Having the whole scoped object graph survive configuration changes means that we have basically no lifecycle at all. Presenter and Interactor instances simply get instantiated through their constructor and then are garbage collected when the scoped ObjectGraph is removed from the ObjectGraphHolder.

However, references to the Views cannot be injected through the constructor of a Presenter anymore. This is due to the fact that when a cofiguration change occurs, we have a new View instance and we have to update its reference to it inside a Presenter. The following snippets show how this is performed in the CarBrandsActivity and CarBrandsPresenter.

public class CarBrandsPresenter implements CarBrandsPresenterInput, CarBrandsInteractorOutput {
    private CarBrandsPresenterOutput mView;
    
    ....
    
    @Override
    public void setView(@NonNull CarBrandsPresenterOutput view) {
        mView = view;
    }
public class CarBrandsListActivity extends BaseDaggerActivity implements CarBrandsPresenterOutput 
....
{

    @Inject CarBrandsPresenterInput presenter;
    
    @Override
    protected void onInjected(Bundle savedInstanceState) {
        super.onInjected(savedInstanceState);
        presenter.setView(this);
        
        ....
    }

Finally, sometimes we want to get notified when the whole VIPER module is no longer needed, so that we can for example abort any long-running operations inside an Interactor.
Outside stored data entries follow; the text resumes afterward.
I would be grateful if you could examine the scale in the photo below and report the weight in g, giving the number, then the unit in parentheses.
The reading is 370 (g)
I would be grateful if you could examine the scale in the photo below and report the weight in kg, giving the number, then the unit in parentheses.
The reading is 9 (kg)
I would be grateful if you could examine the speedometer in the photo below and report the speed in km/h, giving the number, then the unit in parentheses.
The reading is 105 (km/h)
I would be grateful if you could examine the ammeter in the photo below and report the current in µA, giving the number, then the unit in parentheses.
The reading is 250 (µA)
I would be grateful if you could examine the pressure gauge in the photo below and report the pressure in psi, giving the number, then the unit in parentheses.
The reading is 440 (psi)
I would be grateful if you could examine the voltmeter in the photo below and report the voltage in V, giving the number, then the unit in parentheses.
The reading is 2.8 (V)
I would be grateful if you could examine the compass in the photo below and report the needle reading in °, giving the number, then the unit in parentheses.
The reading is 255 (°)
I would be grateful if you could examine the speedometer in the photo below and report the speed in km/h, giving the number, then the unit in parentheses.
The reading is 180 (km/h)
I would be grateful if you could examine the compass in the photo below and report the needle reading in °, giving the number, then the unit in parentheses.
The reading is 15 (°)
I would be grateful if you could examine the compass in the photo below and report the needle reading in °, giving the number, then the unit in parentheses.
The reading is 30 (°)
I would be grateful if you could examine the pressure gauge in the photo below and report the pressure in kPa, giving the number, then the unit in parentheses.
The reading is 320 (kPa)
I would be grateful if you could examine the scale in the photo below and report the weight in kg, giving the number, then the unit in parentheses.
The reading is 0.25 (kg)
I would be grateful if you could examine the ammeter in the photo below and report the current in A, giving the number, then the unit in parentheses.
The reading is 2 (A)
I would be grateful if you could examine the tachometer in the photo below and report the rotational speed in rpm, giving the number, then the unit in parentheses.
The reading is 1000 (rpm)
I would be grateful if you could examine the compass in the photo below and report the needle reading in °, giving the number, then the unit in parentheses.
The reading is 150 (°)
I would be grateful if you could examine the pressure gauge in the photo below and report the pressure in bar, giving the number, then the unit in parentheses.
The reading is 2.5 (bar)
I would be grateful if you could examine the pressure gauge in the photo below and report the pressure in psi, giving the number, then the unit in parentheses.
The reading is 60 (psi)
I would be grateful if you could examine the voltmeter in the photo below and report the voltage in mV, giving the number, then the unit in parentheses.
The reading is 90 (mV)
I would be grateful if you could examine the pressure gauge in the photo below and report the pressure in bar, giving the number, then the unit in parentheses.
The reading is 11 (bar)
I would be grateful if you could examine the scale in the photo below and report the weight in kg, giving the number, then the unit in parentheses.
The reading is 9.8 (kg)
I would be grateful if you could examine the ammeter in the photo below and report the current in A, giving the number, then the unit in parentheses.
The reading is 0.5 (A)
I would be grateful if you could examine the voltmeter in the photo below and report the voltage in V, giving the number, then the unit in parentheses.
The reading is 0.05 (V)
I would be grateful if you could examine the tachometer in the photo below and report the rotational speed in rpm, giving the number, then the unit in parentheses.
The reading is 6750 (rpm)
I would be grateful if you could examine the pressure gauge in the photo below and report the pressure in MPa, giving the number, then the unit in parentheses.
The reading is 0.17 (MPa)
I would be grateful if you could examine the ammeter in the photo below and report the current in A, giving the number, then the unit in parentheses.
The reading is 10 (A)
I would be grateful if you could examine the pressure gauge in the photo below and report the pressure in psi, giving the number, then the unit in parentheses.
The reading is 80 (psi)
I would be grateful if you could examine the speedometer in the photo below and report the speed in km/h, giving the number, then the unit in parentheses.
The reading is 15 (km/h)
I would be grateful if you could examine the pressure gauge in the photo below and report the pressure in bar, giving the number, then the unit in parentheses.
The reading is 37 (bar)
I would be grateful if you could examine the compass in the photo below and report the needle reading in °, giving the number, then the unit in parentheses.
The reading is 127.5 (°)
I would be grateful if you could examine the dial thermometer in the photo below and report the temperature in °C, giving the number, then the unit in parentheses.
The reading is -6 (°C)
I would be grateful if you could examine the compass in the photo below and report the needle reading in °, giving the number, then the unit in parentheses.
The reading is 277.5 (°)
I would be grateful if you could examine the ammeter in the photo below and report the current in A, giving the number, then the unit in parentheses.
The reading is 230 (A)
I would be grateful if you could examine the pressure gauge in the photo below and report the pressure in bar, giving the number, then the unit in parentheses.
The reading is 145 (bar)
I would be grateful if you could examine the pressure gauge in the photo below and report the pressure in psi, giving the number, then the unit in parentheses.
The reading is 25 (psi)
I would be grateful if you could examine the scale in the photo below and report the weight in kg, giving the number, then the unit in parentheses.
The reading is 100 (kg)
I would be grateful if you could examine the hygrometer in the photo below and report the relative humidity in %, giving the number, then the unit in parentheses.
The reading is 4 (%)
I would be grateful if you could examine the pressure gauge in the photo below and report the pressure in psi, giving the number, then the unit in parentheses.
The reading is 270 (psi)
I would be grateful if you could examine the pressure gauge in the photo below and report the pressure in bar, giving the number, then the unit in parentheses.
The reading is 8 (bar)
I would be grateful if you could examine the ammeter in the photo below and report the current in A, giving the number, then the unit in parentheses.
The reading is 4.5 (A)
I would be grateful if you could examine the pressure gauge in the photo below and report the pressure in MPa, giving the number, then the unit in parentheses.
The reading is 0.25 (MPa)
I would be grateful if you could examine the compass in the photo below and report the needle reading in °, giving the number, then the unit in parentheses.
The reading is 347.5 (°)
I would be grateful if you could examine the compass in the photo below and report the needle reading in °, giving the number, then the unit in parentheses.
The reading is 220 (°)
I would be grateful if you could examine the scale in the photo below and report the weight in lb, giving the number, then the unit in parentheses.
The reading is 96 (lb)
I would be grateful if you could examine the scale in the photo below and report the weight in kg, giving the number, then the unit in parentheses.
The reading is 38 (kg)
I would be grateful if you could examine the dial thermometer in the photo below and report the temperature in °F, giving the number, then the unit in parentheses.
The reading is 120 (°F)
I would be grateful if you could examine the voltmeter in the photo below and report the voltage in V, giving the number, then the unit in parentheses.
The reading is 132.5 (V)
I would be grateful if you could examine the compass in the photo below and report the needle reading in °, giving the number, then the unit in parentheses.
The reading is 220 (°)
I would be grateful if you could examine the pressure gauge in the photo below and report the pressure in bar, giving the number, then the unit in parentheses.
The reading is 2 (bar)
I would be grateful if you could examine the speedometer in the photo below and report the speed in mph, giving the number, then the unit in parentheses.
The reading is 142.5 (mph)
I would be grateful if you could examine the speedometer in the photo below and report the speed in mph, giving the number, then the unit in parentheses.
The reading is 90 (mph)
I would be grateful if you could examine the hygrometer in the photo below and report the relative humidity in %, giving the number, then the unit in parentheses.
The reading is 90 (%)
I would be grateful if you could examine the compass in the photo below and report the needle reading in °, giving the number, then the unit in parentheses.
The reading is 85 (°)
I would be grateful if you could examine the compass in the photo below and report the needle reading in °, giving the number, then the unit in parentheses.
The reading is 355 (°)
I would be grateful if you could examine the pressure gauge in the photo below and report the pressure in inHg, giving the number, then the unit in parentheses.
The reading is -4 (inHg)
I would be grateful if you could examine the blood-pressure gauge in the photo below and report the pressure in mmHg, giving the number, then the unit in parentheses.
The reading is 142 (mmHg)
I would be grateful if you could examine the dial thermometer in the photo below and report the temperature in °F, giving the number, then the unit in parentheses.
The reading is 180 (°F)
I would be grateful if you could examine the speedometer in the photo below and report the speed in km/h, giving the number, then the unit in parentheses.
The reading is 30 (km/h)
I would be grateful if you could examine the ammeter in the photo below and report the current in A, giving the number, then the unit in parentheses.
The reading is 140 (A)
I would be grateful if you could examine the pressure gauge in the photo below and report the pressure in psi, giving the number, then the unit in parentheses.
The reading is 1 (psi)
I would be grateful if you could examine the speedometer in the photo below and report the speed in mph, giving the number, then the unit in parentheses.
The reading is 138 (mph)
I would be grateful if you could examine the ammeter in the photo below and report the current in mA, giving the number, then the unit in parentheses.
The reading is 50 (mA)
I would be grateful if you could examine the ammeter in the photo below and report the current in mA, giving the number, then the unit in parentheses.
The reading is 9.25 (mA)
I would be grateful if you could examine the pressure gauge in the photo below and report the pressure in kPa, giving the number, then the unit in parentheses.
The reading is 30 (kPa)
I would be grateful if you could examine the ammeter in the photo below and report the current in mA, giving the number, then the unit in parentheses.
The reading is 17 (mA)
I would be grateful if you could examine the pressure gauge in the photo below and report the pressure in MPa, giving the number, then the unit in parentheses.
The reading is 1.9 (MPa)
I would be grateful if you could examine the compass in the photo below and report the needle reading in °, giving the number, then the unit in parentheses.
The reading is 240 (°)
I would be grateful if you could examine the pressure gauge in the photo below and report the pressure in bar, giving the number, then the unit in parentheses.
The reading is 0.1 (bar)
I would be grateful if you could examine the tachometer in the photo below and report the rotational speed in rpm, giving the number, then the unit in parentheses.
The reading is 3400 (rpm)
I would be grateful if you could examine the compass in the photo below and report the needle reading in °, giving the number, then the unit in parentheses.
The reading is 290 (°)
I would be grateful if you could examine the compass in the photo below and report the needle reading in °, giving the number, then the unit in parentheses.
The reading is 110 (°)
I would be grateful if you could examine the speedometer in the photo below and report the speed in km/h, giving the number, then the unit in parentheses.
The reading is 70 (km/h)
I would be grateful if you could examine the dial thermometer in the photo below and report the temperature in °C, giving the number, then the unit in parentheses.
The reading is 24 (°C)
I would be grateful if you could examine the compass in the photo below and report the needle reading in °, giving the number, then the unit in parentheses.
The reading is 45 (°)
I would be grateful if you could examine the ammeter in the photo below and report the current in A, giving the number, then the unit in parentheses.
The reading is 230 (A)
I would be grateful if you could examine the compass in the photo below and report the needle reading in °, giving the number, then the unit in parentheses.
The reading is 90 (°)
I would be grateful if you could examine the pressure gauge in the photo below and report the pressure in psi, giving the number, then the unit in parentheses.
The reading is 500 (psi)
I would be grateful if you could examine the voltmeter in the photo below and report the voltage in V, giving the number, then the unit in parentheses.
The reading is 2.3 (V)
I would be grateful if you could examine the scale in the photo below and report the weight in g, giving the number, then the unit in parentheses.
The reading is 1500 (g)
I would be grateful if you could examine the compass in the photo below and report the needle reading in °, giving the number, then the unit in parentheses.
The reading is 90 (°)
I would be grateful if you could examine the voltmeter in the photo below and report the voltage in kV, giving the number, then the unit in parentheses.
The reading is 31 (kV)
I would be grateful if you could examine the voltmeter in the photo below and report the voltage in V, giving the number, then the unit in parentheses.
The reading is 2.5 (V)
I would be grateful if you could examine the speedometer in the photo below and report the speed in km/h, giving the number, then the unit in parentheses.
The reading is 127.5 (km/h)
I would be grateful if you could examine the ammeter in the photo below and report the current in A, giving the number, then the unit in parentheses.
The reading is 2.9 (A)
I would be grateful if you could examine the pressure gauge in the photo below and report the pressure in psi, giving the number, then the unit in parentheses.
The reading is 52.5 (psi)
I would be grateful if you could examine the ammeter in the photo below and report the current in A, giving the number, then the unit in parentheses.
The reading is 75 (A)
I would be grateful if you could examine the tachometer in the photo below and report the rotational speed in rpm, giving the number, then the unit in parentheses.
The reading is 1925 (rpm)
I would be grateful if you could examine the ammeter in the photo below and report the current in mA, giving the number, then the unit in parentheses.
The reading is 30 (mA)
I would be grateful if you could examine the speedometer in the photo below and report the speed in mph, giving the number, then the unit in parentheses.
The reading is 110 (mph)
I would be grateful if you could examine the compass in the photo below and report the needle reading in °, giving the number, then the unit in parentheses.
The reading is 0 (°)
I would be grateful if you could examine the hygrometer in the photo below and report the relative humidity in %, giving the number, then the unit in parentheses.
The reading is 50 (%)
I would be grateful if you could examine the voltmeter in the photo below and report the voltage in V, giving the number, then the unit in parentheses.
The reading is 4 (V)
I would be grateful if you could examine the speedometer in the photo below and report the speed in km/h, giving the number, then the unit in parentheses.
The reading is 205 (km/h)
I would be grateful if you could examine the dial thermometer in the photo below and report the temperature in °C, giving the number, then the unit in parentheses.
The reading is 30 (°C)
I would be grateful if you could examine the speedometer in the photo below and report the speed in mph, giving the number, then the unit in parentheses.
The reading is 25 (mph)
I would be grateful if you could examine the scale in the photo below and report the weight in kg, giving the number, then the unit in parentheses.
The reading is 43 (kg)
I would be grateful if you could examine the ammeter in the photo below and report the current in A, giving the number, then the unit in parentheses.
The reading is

We can then override the onDestroyObjectGraph() method in our Activity implementation and notify the Presenter and Interactor accordingly. Doing this allows these components to do any required cleaning of resources and should be always performed, so that no memory leaks can occur.

Summary

The new architecture implementation described in this post have evolved over the last several months. The needed changes have been performed in a couple of steps and have proven to be significant improvement over the existing implementation in terms of code simplicity, testing, flexibility and separation of concerns. It is however far from perfect and can always be improved further.